┌─ Working data
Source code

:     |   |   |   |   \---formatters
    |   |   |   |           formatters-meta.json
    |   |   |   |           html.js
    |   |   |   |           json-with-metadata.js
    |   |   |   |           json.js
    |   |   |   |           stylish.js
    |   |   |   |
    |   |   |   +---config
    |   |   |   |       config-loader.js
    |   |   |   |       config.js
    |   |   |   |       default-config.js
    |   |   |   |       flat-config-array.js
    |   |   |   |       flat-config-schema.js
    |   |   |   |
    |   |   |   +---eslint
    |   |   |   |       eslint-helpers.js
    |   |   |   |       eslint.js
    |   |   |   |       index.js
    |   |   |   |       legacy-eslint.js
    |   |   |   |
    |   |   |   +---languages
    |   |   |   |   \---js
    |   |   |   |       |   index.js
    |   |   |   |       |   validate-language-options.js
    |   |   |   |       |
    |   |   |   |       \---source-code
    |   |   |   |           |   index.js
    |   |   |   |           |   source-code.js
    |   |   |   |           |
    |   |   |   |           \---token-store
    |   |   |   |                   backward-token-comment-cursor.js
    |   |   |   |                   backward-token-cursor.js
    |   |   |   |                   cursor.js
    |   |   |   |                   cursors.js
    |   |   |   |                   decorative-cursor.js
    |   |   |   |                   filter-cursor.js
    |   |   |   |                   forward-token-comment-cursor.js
└─
### Problem to work on
Find every line in the records that contains the string "eslint", and copy each of those lines.

### Task output
    |   |   |   +---eslint
    |   |   |   |       eslint-helpers.js
    |   |   |   |       eslint.js
    |   |   |   |       legacy-eslint.js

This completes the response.